Saved data entries
--*--

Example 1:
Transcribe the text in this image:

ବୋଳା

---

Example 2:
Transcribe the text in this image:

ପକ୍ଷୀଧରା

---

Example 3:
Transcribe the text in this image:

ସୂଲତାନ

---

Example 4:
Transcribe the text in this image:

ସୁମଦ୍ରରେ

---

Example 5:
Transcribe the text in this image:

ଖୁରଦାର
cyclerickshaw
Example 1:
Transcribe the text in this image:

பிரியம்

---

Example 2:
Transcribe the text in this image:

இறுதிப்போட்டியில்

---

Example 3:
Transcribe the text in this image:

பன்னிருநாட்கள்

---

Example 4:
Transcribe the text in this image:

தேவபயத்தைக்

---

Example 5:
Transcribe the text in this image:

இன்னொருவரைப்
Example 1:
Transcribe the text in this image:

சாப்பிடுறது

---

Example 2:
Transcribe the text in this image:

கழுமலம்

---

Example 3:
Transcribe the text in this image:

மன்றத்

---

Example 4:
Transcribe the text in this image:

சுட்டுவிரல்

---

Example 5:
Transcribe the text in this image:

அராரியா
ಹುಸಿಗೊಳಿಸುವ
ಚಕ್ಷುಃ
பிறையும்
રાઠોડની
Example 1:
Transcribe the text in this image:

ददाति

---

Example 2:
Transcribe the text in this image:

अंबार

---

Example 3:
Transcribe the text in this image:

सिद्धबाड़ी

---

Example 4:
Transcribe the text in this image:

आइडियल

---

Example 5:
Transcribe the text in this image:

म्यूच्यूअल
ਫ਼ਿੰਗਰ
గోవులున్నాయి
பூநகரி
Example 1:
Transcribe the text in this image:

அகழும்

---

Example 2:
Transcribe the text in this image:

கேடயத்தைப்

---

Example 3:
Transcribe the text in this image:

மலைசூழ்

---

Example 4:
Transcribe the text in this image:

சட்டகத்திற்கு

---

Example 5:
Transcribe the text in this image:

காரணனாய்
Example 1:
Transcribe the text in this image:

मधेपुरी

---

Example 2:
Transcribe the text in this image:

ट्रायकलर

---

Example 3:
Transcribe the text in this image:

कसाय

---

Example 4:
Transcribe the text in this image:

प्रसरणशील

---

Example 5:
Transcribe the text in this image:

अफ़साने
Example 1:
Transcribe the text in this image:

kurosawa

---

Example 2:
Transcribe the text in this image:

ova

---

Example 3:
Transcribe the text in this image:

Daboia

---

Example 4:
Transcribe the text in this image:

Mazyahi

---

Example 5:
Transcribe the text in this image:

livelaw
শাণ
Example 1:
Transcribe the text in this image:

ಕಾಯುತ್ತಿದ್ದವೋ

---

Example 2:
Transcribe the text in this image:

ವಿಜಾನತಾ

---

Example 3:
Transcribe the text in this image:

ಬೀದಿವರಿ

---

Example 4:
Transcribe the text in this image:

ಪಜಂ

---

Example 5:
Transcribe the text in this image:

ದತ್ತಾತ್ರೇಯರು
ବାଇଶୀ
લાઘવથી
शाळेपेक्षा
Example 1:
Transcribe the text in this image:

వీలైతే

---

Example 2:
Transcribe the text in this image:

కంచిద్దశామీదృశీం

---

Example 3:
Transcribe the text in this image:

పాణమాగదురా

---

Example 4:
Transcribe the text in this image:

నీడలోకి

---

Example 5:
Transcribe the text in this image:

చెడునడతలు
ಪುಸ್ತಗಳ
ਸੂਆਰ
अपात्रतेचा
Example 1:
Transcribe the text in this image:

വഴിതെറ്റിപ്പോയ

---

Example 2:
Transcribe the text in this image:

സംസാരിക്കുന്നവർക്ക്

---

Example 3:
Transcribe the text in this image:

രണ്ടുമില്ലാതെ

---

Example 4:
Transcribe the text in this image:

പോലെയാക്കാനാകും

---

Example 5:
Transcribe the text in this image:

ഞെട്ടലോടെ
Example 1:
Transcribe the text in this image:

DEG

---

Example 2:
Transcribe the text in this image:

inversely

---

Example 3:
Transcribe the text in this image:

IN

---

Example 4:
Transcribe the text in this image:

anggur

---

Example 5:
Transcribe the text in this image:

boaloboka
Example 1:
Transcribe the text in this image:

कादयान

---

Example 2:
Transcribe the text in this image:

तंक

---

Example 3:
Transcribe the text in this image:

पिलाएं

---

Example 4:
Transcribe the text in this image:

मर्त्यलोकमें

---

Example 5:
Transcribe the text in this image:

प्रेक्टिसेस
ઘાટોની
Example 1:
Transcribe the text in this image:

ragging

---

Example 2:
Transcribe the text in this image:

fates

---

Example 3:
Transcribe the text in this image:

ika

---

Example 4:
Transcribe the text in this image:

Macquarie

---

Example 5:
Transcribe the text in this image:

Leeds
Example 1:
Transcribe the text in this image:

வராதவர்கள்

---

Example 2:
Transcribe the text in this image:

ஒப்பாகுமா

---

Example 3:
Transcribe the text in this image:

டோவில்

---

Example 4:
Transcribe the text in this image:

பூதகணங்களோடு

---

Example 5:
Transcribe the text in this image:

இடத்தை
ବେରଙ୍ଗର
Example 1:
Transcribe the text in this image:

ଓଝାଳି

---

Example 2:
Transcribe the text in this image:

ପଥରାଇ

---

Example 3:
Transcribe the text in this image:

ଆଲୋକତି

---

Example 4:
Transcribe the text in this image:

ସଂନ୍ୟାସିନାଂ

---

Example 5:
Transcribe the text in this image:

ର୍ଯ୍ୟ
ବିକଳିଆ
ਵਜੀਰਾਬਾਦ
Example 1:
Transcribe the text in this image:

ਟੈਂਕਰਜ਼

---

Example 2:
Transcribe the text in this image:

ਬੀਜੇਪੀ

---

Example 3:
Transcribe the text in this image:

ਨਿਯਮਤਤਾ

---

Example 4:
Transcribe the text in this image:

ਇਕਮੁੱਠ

--*--

Task description
Each record above, in full: retype it verbatim.

Answer for this exercise
Example 1:
Transcribe the text in this image:

ବୋଳା

---

Example 2:
Transcribe the text in this image:

ପକ୍ଷୀଧରା

---

Example 3:
Transcribe the text in this image:

ସୂଲତାନ

---

Example 4:
Transcribe the text in this image:

ସୁମଦ୍ରରେ

---

Example 5:
Transcribe the text in this image:

ଖୁରଦାର
cyclerickshaw
Example 1:
Transcribe the text in this image:

பிரியம்

---

Example 2:
Transcribe the text in this image:

இறுதிப்போட்டியில்

---

Example 3:
Transcribe the text in this image:

பன்னிருநாட்கள்

---

Example 4:
Transcribe the text in this image:

தேவபயத்தைக்

---

Example 5:
Transcribe the text in this image:

இன்னொருவரைப்
Example 1:
Transcribe the text in this image:

சாப்பிடுறது

---

Example 2:
Transcribe the text in this image:

கழுமலம்

---

Example 3:
Transcribe the text in this image:

மன்றத்

---

Example 4:
Transcribe the text in this image:

சுட்டுவிரல்

---

Example 5:
Transcribe the text in this image:

அராரியா
ಹುಸಿಗೊಳಿಸುವ
ಚಕ್ಷುಃ
பிறையும்
રાઠોડની
Example 1:
Transcribe the text in this image:

ददाति

---

Example 2:
Transcribe the text in this image:

अंबार

---

Example 3:
Transcribe the text in this image:

सिद्धबाड़ी

---

Example 4:
Transcribe the text in this image:

आइडियल

---

Example 5:
Transcribe the text in this image:

म्यूच्यूअल
ਫ਼ਿੰਗਰ
గోవులున్నాయి
பூநகரி
Example 1:
Transcribe the text in this image:

அகழும்

---

Example 2:
Transcribe the text in this image:

கேடயத்தைப்

---

Example 3:
Transcribe the text in this image:

மலைசூழ்

---

Example 4:
Transcribe the text in this image:

சட்டகத்திற்கு

---

Example 5:
Transcribe the text in this image:

காரணனாய்
Example 1:
Transcribe the text in this image:

मधेपुरी

---

Example 2:
Transcribe the text in this image:

ट्रायकलर

---

Example 3:
Transcribe the text in this image:

कसाय

---

Example 4:
Transcribe the text in this image:

प्रसरणशील

---

Example 5:
Transcribe the text in this image:

अफ़साने
Example 1:
Transcribe the text in this image:

kurosawa

---

Example 2:
Transcribe the text in this image:

ova

---

Example 3:
Transcribe the text in this image:

Daboia

---

Example 4:
Transcribe the text in this image:

Mazyahi

---

Example 5:
Transcribe the text in this image:

livelaw
শাণ
Example 1:
Transcribe the text in this image:

ಕಾಯುತ್ತಿದ್ದವೋ

---

Example 2:
Transcribe the text in this image:

ವಿಜಾನತಾ

---

Example 3:
Transcribe the text in this image:

ಬೀದಿವರಿ

---

Example 4:
Transcribe the text in this image:

ಪಜಂ

---

Example 5:
Transcribe the text in this image:

ದತ್ತಾತ್ರೇಯರು
ବାଇଶୀ
લાઘવથી
शाळेपेक्षा
Example 1:
Transcribe the text in this image:

వీలైతే

---

Example 2:
Transcribe the text in this image:

కంచిద్దశామీదృశీం

---

Example 3:
Transcribe the text in this image:

పాణమాగదురా

---

Example 4:
Transcribe the text in this image:

నీడలోకి

---

Example 5:
Transcribe the text in this image:

చెడునడతలు
ಪುಸ್ತಗಳ
ਸੂਆਰ
अपात्रतेचा
Example 1:
Transcribe the text in this image:

വഴിതെറ്റിപ്പോയ

---

Example 2:
Transcribe the text in this image:

സംസാരിക്കുന്നവർക്ക്

---

Example 3:
Transcribe the text in this image:

രണ്ടുമില്ലാതെ

---

Example 4:
Transcribe the text in this image:

പോലെയാക്കാനാകും

---

Example 5:
Transcribe the text in this image:

ഞെട്ടലോടെ
Example 1:
Transcribe the text in this image:

DEG

---

Example 2:
Transcribe the text in this image:

inversely

---

Example 3:
Transcribe the text in this image:

IN

---

Example 4:
Transcribe the text in this image:

anggur

---

Example 5:
Transcribe the text in this image:

boaloboka
Example 1:
Transcribe the text in this image:

कादयान

---

Example 2:
Transcribe the text in this image:

तंक

---

Example 3:
Transcribe the text in this image:

पिलाएं

---

Example 4:
Transcribe the text in this image:

मर्त्यलोकमें

---

Example 5:
Transcribe the text in this image:

प्रेक्टिसेस
ઘાટોની
Example 1:
Transcribe the text in this image:

ragging

---

Example 2:
Transcribe the text in this image:

fates

---

Example 3:
Transcribe the text in this image:

ika

---

Example 4:
Transcribe the text in this image:

Macquarie

---

Example 5:
Transcribe the text in this image:

Leeds
Example 1:
Transcribe the text in this image:

வராதவர்கள்

---

Example 2:
Transcribe the text in this image:

ஒப்பாகுமா

---

Example 3:
Transcribe the text in this image:

டோவில்

---

Example 4:
Transcribe the text in this image:

பூதகணங்களோடு

---

Example 5:
Transcribe the text in this image:

இடத்தை
ବେରଙ୍ଗର
Example 1:
Transcribe the text in this image:

ଓଝାଳି

---

Example 2:
Transcribe the text in this image:

ପଥରାଇ

---

Example 3:
Transcribe the text in this image:

ଆଲୋକତି

---

Example 4:
Transcribe the text in this image:

ସଂନ୍ୟାସିନାଂ

---

Example 5:
Transcribe the text in this image:

ର୍ଯ୍ୟ
ବିକଳିଆ
ਵਜੀਰਾਬਾਦ
Example 1:
Transcribe the text in this image:

ਟੈਂਕਰਜ਼

---

Example 2:
Transcribe the text in this image:

ਬੀਜੇਪੀ

---

Example 3:
Transcribe the text in this image:

ਨਿਯਮਤਤਾ

---

Example 4:
Transcribe the text in this image:

ਇਕਮੁੱਠ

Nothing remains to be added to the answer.